If we decide to analyse the implication of the suspension of residency programme in University of Medical Sciences Teaching Hospital, Ondo, we will acknowledge that the decision of the management of that hospital is inhumane and irrational. This decision will affect Resident Doctors, Consultants, patients and the hospital as a whole.

  • The Effect on Resident Doctors

The memo gave the Resident Doctors two options. The first one is that they should find another institution that offers residency training and enrol there. The second option is that they should come back and re-enrol when the hospital starts the program again. No matter the option any of these doctors opt for, they stand to lose all the years they have spent in residency. I actually don’t know how residency training takes place but I know that Resident Doctors are placed under consultants in their desired areas of specialty to train them. Now that these doctors are asked to leave, what happens to their years of training? Another question is this, “Have they been paid the money owed to them?”

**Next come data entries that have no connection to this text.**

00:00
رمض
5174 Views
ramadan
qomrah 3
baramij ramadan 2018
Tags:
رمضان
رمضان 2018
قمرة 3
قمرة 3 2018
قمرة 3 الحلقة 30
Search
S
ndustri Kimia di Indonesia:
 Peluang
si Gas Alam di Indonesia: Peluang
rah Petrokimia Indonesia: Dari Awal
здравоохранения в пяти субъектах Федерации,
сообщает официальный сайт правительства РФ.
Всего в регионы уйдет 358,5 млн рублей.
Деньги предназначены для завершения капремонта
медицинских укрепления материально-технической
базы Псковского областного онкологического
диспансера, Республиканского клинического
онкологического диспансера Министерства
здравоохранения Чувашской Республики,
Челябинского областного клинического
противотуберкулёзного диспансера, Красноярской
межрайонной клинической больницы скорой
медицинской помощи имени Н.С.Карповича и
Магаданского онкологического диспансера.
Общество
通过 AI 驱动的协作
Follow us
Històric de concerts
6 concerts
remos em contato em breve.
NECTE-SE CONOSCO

  • The Effect on the Consultants

Many consultants visit the tertiary hospitals they are attached to only once or twice in a week. The first day will be to meet patients booked under them and the next day will be to do ward rounds with their trainees, that is, if there are special cases they need to see. If there is a need for surgery or any other special case that is referred to them, they will be booked and notified long before that day. They don’t see patients who do not first pass through the Resident Doctors. In fact, they only read a summary composed by their residents to be sure of their accuracy. Consultants in teaching hospitals are like professors in classrooms – you don’t push them around and you don’t overburden them. Now imagine that you go to the University of Medical Sciences Teaching Hospital and are told that only one doctor is around and that he only wants to meet two persons, meanwhile you people are like 100 waiting to be attended to. One thing I can bet you here is that these consultants will not be bothered about the number of people waiting for them because they only choose who to see. So technically, consultants may not really be affected by the absence of their trainees.

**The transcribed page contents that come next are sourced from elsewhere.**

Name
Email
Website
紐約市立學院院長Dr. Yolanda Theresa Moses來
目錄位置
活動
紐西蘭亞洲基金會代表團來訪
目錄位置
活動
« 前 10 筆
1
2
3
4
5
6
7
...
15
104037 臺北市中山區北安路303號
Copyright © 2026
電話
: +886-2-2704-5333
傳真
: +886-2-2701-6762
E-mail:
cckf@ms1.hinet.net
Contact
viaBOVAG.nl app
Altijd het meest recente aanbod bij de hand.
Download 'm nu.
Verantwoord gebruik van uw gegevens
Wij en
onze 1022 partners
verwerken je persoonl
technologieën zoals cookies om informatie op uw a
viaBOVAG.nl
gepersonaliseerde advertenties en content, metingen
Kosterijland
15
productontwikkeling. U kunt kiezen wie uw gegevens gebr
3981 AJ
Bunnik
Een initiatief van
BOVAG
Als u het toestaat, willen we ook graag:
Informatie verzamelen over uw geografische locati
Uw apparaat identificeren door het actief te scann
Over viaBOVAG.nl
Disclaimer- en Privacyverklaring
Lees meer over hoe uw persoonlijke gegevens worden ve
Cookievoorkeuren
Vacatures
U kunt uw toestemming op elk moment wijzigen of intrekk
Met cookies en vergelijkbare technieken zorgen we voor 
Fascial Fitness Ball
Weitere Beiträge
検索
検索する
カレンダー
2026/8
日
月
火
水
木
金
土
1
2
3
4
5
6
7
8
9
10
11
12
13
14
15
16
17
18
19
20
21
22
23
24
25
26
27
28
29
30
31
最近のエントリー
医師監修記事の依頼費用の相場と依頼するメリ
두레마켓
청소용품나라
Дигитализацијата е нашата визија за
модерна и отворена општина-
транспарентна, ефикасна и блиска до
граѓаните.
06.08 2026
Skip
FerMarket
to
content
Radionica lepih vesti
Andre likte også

  • Effects on the Patients

Patients will feel this impact the most. Patients, whose cases were handled by consultants, are followed up by the residents attached to those consultants. Consultants are only called if there are complications. I feel sorry for these patients because they will feel abandoned. Apart from that, this development will henceforth make it more difficult to consult with specialists in this hospital because the Resident Doctors that make it easier for people to see consultants will be unavailable. Let’s remember that most people that go to tertiary hospitals do so because they want to consult with these specialists. In the absence of these Residents Doctors, people will spend hours in this hospital and go home empty-handed.

  • The Effect on the Hospital

The management of this hospital said it wants to focus on battling COVID-19 without the distraction of agitators. Well, it might want to know that the measure it took to stop this distraction is going to create more distractions. There is possibility of other health workers complaining about their heavy workloads. They should expect complaints from patients. In fact, they should expect more agitations from all corners.

There is still time for this hospital to revert its decision to suspend the residency programme. I haven’t heard of a tertiary hospital that doesn’t engage in residency training. The hospital should dialogue with the Resident Doctors and sort out their grievances. The measure taken to handle the issue will only encourage more agitations from different quarters. Apart from that, it is wrong that people should be sacked for demanding their accumulated salaries.